This is not only untrue; it is laughably untrue. Sometimes supporters of big government spending claim that government is more efficient because it doesn’t need to make profits. Sometimes they say it doesn’t need to spend on advertising. Sometimes they say it can borrow more cheaply than private businesses because it has taxpayer backing. The facts show that even with profits, advertising and higher borrowing costs, the private sector is vastly more efficient. The UK’s nationalized industries were ailing giants that gobbled subsidies when they were state-owned. When they were privatized they became profitable private companies that paid taxes instead of collecting subsidies.
Private investors are more careful because it is their own money at risk. The public sector corresponds to the fourth quarter of Milton Friedman’s quadrant: they spend other people’s money on somebody else. The private sector is competitive; it has to attract funds competitively. It has to anticipate future demand to avoid investing unproductively. Private projects seek ways to curb costs, to employ people efficiently, and to keep as close as they can to a timetable.
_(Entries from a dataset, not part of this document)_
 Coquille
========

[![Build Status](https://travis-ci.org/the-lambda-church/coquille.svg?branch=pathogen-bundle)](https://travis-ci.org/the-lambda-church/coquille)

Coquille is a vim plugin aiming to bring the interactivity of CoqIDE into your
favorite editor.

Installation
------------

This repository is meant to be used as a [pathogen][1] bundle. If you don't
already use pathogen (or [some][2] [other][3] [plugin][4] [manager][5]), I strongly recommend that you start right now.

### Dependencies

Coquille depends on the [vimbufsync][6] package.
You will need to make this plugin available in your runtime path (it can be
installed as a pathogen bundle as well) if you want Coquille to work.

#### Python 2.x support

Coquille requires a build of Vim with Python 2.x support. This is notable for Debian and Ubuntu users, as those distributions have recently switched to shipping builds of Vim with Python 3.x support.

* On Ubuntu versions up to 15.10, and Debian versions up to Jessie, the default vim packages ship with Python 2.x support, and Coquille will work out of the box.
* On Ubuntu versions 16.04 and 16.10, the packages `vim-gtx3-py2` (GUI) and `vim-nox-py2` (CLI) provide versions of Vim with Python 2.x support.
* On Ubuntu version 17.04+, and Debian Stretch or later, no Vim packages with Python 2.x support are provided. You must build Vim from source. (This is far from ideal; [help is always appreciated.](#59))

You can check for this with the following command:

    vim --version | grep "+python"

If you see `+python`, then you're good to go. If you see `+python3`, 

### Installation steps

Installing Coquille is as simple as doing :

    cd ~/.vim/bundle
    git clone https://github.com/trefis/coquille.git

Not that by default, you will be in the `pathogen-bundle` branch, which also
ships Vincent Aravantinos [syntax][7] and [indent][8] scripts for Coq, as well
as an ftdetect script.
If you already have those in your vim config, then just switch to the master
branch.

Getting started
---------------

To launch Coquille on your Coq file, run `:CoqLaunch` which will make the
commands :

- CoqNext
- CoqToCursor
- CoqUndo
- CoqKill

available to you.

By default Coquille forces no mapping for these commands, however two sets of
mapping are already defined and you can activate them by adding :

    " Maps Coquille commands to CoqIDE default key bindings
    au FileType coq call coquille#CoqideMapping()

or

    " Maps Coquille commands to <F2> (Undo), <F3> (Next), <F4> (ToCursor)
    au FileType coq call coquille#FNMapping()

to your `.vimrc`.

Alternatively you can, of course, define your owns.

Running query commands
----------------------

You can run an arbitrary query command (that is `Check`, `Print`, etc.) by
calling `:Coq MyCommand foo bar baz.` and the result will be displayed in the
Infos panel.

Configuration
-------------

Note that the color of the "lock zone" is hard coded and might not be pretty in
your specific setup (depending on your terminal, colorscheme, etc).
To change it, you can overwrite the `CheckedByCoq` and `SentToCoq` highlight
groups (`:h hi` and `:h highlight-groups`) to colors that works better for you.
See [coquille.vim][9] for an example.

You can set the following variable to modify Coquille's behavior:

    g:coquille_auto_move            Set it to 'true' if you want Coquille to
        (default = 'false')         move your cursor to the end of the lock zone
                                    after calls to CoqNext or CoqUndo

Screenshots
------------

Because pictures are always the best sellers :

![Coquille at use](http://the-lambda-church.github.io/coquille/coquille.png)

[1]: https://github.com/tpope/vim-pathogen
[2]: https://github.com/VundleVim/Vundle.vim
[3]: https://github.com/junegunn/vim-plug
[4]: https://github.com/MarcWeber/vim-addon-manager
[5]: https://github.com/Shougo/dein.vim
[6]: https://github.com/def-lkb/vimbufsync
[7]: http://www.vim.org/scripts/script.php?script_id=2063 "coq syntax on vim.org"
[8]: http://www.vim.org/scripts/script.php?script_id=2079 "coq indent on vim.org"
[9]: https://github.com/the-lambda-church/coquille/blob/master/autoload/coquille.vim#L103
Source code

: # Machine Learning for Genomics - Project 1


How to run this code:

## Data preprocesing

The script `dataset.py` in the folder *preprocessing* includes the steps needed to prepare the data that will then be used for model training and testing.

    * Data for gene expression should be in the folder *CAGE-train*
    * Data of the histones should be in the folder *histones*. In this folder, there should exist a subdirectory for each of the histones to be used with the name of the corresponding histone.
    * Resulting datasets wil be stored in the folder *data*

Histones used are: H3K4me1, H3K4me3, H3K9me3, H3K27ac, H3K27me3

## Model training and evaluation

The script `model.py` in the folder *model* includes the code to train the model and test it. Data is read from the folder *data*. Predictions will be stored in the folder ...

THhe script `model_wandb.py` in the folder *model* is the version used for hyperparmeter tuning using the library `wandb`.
Public projects are notorious for cost overruns, for over-manning, and for being completed years behind schedule. Private projects are undertaken in response to market signals; they are subject to commercial pressures. The aim is to produce items that will meet future demand and generate profits. Public projects, by contrast, are subject to political pressures. They are often undertaken with a view to electoral popularity. The projects chosen, their scope and their location are often undertaken to secure the backing of various interest groups and localities, in the hope that this will translate into electoral support. None of this makes for efficient spending by governments.